Mgr Erwin Kräutler a également été interrogé sur la question des viri probati. Actuellement, explique-t-il, l’Eucharistie est célébré une, deux ou trois fois par an dans de nombreuses communautés indigènes. Il n’y a pas assez de prêtres pour aller à leur rencontre et célébrer la messe. «C’est tout un peuple qui est exclu de ce qui constitue l’apogée de notre vie. Aujourd’hui, seuls les prêtres célibataires peuvent  célébrer, donc le célibat serait plus important que l’Eucharistie. Or, non, le Seigneur a dit lors de la dernière Cène : faites cela en mémoire de moi». Mgr Kräutler serait favorable à l’ordination d’hommes mariés respectés d’âge mûr. Il ne voit pas «d’autres possibilités», aussi parce que les peuples indigènes «ne comprennent pas la possibilité du célibat (…) que l’homme n’ait pas une femme, ni à s’occuper de son foyer», dit-il.

Toujours sur l’accompagnement de l’Église auprès des indigènes, Mgr Kräutler explique de «deux tiers des communautés sans prêtres sont coordonnées par des femmes, et se demande: Alors que fait-on ? Que veut dire ‘valorisation des femmes’ ?»

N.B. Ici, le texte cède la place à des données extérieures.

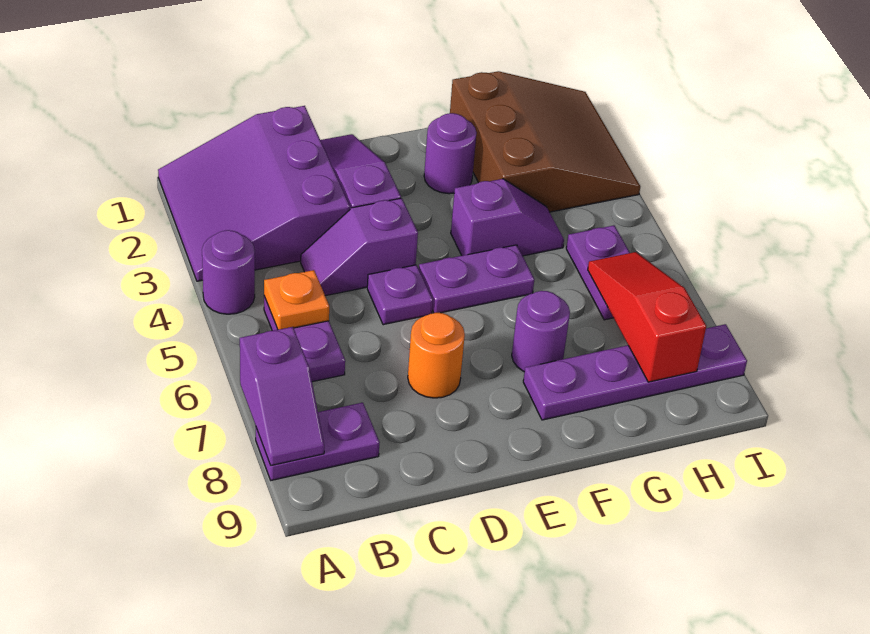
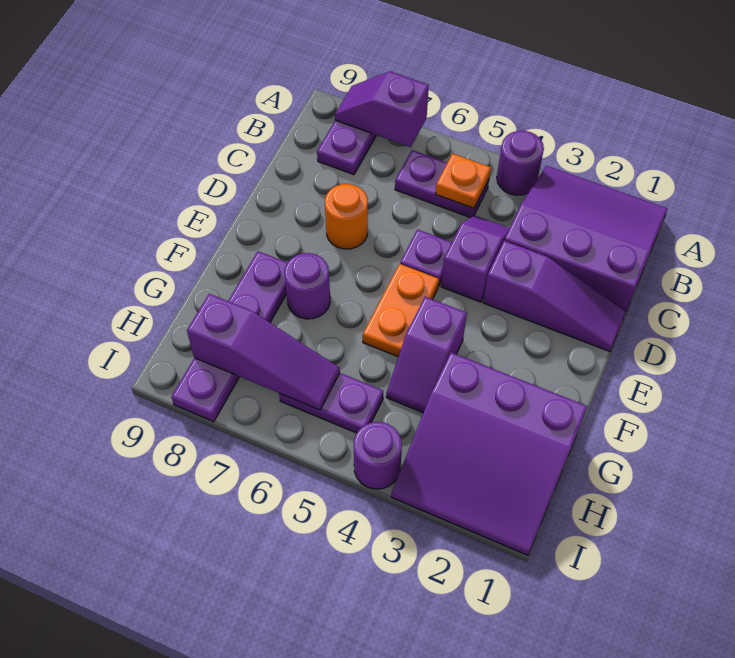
purple plate E5:F5 level 1 -> orange plate E5:F5 level 1
purple round brick F2 level 1 -> purple round brick I4 level 1
brown slope G1:I3 level 1 top G -> purple slope G1:I3 level 1 top G
red slope H6:H8 level 2 top 8 -> purple slope H6:H8 level 2 top 8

La menace d'un effondrement

Sur l’estrade aux côtés du prélat d’origine autrichienne, se trouvait le Brésilien Carlos Alfonso Nobre, climatologue, prix Nobel de la Paix 2007, et auteur d’un rapport réalisé spécialement pour le Synode portant sur l’Amazonie qu’il étudie depuis 40 ans. Il a rappelé que cette forêt primaire est «le cœur écologique de la planète» qui régule son réchauffement, et dont la biodiversité est immense. Or la science le dit, son «effondrement» est proche. Aujourd’hui 15% de la forêt a disparu en raison de la déforestation, des incendies. Selon lui, avec 20 ou 25% de forêts en moins «le cycle serait irréversible». À la place d’arbres, on trouverait de la savane qui couvrirait 60 à 70% de la zone.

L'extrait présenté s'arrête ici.